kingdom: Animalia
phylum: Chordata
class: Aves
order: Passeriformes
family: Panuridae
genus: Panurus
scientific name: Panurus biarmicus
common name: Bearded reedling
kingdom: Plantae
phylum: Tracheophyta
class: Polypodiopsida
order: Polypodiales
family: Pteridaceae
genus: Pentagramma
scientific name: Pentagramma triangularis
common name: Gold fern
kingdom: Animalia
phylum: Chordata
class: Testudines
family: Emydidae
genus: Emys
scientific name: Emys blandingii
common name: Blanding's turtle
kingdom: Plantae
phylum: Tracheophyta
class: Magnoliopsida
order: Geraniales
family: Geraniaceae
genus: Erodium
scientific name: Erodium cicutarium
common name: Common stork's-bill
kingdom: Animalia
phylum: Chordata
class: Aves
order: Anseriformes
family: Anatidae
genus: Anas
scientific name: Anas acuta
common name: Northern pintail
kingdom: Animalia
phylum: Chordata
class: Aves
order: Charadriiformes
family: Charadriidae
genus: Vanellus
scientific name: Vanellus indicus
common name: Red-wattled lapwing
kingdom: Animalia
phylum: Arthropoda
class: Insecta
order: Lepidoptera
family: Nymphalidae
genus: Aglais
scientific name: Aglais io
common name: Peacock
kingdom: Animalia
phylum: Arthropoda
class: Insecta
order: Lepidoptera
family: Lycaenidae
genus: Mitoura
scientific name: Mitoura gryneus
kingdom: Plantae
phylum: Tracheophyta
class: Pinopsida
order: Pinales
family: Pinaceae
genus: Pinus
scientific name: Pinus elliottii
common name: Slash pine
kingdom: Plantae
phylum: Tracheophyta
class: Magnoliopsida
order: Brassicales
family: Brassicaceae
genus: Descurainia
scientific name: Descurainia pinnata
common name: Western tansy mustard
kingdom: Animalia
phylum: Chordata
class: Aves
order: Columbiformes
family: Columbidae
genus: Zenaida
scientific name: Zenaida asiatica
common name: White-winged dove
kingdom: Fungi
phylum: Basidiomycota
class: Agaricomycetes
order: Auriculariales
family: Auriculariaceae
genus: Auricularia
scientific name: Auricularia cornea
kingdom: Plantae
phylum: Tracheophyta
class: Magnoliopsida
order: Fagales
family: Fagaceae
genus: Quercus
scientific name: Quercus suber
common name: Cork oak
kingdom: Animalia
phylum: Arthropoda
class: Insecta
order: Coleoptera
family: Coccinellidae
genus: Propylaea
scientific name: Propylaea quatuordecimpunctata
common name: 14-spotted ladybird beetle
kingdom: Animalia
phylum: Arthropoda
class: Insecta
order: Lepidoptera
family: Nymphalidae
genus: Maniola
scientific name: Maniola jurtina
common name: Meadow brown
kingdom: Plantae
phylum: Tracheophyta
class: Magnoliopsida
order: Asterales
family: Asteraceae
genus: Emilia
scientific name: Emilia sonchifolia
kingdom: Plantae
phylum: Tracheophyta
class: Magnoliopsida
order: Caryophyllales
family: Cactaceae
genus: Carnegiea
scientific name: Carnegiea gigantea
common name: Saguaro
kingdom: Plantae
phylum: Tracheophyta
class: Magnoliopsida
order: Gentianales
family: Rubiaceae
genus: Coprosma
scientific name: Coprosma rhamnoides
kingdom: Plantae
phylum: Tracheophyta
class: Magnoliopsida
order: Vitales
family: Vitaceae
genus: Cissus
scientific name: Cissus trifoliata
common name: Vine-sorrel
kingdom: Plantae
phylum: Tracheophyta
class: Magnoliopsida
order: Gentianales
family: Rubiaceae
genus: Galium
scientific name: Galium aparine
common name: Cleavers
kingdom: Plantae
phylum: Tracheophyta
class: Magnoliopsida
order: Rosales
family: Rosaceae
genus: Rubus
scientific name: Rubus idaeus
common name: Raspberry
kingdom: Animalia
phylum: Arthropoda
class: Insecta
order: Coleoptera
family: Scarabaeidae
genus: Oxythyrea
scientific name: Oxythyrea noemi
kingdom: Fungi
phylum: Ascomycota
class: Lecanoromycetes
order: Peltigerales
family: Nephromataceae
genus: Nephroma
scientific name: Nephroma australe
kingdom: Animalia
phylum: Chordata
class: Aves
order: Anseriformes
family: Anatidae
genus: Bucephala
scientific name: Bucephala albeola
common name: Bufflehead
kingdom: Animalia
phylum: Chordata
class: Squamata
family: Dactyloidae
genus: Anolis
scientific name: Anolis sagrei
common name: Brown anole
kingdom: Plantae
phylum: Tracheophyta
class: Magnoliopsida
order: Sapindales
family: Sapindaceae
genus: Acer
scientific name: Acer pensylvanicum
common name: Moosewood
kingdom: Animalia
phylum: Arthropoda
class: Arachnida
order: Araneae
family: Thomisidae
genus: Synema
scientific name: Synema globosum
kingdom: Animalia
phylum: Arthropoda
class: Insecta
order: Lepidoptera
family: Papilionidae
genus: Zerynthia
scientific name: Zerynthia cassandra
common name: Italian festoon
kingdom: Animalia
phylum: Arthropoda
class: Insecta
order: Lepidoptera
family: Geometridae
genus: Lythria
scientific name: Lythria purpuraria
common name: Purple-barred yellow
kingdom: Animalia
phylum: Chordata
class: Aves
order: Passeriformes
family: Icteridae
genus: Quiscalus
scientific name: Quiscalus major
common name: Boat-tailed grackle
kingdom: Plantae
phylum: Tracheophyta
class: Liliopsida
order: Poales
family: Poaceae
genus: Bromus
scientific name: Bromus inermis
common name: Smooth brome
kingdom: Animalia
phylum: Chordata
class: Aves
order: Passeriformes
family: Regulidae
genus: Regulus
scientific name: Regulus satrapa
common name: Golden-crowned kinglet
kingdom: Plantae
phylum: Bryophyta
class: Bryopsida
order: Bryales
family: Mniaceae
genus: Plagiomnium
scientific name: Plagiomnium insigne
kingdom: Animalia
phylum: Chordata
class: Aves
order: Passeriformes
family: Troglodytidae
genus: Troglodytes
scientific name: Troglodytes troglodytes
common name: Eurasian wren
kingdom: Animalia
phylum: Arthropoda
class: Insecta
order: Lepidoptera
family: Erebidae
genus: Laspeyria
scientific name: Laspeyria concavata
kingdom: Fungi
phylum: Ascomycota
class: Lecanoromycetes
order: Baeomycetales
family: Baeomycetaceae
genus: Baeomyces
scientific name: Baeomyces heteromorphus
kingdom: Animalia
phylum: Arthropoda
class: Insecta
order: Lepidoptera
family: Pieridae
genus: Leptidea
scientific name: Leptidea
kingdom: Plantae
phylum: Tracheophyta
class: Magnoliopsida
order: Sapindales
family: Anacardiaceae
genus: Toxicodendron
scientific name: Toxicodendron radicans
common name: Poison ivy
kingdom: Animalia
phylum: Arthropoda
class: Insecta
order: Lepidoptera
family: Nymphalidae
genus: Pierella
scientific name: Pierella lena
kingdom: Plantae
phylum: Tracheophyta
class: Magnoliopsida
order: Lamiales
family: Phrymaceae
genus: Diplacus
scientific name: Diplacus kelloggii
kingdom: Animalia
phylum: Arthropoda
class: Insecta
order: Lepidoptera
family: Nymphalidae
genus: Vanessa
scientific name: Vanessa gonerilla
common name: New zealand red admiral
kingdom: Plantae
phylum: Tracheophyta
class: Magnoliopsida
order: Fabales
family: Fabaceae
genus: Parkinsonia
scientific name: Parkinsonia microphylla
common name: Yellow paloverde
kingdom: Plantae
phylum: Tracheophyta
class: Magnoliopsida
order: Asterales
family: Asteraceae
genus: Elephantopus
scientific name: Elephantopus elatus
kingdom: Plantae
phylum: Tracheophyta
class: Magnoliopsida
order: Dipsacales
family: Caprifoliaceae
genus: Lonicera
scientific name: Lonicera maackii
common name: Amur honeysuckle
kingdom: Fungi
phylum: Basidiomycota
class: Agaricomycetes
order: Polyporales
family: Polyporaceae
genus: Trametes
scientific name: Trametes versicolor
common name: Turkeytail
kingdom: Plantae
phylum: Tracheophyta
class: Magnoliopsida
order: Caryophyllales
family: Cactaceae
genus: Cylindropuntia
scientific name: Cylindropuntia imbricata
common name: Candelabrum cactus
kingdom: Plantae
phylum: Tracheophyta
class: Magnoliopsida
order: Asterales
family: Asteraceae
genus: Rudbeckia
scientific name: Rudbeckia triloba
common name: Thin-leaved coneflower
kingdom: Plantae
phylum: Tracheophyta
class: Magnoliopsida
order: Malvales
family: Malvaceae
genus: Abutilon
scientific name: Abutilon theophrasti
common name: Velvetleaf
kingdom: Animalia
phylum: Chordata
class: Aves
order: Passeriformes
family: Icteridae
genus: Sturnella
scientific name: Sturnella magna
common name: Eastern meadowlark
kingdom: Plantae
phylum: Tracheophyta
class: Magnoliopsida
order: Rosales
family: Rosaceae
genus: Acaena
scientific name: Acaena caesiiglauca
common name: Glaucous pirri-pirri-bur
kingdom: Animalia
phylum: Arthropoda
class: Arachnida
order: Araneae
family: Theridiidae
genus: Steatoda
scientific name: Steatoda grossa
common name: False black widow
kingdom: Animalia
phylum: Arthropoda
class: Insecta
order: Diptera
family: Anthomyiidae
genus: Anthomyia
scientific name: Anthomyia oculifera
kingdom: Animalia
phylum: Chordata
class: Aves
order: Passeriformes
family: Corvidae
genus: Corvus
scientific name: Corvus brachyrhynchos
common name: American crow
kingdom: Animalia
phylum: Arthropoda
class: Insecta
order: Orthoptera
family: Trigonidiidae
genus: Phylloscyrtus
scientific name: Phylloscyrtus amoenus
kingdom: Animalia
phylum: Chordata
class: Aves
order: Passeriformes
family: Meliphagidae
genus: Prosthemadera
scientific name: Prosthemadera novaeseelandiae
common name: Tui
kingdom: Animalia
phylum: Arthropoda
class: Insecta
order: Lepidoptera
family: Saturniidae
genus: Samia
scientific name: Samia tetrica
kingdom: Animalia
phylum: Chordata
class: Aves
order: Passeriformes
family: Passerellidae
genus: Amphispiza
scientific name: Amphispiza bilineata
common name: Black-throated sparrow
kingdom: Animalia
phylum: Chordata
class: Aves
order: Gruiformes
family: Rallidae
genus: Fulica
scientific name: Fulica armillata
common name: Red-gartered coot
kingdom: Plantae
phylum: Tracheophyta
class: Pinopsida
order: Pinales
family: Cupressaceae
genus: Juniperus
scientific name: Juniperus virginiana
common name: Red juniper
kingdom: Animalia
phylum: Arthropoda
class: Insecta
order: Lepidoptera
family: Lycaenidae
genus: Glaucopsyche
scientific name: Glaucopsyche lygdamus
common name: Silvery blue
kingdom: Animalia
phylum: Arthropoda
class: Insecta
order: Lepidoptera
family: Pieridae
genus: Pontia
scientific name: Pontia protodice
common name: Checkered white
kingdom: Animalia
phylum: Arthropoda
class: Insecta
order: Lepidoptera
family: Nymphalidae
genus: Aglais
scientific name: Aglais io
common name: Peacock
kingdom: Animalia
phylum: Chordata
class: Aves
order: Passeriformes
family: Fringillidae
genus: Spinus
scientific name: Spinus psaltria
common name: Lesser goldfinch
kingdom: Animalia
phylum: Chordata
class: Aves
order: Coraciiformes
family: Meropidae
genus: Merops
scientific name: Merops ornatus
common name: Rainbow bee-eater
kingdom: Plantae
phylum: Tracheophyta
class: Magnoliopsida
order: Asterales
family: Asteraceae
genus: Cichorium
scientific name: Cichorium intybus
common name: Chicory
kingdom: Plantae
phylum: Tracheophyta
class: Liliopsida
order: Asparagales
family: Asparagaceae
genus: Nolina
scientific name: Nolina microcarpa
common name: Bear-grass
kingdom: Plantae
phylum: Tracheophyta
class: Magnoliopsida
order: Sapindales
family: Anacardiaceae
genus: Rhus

● ● ● ●

Directive: Convert the items above into a Markdown table with the columns Row and Line, giving each line its row number and leaving out blank lines. Begin with the first line of the items and stop after the line that contains "family: Emydidae".

Written reply:
| Row | Line |
|---|---|
| 1 | kingdom: Animalia |
| 2 | phylum: Chordata |
| 3 | class: Aves |
| 4 | order: Passeriformes |
| 5 | family: Panuridae |
| 6 | genus: Panurus |
| 7 | scientific name: Panurus biarmicus |
| 8 | common name: Bearded reedling |
| 9 | kingdom: Plantae |
| 10 | phylum: Tracheophyta |
| 11 | class: Polypodiopsida |
| 12 | order: Polypodiales |
| 13 | family: Pteridaceae |
| 14 | genus: Pentagramma |
| 15 | scientific name: Pentagramma triangularis |
| 16 | common name: Gold fern |
| 17 | kingdom: Animalia |
| 18 | phylum: Chordata |
| 19 | class: Testudines |
| 20 | family: Emydidae |